SUPPLIED RECORDS =
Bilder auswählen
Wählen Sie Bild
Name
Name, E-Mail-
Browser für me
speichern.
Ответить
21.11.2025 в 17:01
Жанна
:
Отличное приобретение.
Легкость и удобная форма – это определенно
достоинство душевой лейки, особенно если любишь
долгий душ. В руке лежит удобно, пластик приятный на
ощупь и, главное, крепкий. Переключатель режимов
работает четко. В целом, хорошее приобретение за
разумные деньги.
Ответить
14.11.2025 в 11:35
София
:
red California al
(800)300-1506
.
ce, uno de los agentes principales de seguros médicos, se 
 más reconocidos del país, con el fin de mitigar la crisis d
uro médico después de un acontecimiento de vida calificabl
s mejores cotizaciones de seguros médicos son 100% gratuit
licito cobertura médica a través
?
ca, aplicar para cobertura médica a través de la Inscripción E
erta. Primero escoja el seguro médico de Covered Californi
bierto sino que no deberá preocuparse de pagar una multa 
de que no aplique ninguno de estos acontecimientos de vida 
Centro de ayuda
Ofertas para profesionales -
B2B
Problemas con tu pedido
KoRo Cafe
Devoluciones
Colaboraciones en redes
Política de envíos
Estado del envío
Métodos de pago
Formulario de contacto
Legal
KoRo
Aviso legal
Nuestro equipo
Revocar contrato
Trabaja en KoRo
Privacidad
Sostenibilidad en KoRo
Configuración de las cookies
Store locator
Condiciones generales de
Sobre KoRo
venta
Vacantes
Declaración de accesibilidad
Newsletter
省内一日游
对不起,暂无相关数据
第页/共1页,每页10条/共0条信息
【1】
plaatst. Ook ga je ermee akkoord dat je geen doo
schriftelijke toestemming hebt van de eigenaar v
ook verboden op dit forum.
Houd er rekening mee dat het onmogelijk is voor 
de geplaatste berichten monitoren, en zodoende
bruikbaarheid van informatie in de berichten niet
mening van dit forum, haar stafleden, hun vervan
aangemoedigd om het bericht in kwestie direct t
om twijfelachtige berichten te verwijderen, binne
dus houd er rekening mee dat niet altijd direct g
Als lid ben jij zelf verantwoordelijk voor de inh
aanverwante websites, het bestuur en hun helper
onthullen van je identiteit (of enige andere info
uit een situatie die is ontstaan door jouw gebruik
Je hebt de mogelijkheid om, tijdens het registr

WHAT IS NEEDED = Turn the lines of the listing, from its first line through the line containing "erta. Primero escoja" inclusive, into a numbered list. Leave out any blank lines.

SOLUTION TO THE PROBLEM =
1. Bilder auswählen
2. Wählen Sie Bild
3. Name
4. Name, E-Mail-
5. Browser für me
6. speichern.
7. Ответить
8. 21.11.2025 в 17:01
9. Жанна
10. :
11. Отличное приобретение.
12. Легкость и удобная форма – это определенно
13. достоинство душевой лейки, особенно если любишь
14. долгий душ. В руке лежит удобно, пластик приятный на
15. ощупь и, главное, крепкий. Переключатель режимов
16. работает четко. В целом, хорошее приобретение за
17. разумные деньги.
18. Ответить
19. 14.11.2025 в 11:35
20. София
21. :
22. red California al
23. (800)300-1506
24. .
25. ce, uno de los agentes principales de seguros médicos, se 
26.  más reconocidos del país, con el fin de mitigar la crisis d
27. uro médico después de un acontecimiento de vida calificabl
28. s mejores cotizaciones de seguros médicos son 100% gratuit
29. licito cobertura médica a través
30. ?
31. ca, aplicar para cobertura médica a través de la Inscripción E
32. erta. Primero escoja el seguro médico de Covered Californi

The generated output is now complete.